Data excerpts
------------------------------------

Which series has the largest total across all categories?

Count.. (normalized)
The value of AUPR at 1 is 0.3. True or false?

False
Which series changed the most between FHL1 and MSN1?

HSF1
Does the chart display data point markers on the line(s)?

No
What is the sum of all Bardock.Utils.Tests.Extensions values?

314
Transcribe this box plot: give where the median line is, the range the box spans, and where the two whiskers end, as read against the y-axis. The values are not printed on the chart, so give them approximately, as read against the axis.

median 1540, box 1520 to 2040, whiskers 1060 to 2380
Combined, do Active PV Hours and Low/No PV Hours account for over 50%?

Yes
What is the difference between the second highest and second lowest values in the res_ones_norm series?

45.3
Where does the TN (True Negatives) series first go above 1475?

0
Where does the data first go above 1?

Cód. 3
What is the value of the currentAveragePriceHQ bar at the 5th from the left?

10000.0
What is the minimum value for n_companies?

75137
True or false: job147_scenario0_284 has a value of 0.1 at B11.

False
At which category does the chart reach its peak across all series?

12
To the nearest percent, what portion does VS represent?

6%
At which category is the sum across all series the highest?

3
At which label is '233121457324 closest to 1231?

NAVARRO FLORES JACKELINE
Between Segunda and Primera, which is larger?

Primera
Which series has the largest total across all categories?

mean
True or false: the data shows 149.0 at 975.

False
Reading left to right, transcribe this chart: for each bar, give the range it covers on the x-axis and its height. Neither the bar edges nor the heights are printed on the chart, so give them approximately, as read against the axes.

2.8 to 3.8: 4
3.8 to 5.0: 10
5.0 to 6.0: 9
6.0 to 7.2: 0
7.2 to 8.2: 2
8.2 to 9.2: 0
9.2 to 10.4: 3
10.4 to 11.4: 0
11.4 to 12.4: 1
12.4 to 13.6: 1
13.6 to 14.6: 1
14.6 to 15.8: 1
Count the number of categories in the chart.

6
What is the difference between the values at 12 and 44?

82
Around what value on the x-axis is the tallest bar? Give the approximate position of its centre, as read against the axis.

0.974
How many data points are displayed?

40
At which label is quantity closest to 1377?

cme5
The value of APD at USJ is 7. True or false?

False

------------------------------------

Pick out every line in the records that contains the string "highest", matching case exactly, and copy each one.

WRITTEN REPLY
What is the difference between the second highest and second lowest values in the res_ones_norm series?
At which category is the sum across all series the highest?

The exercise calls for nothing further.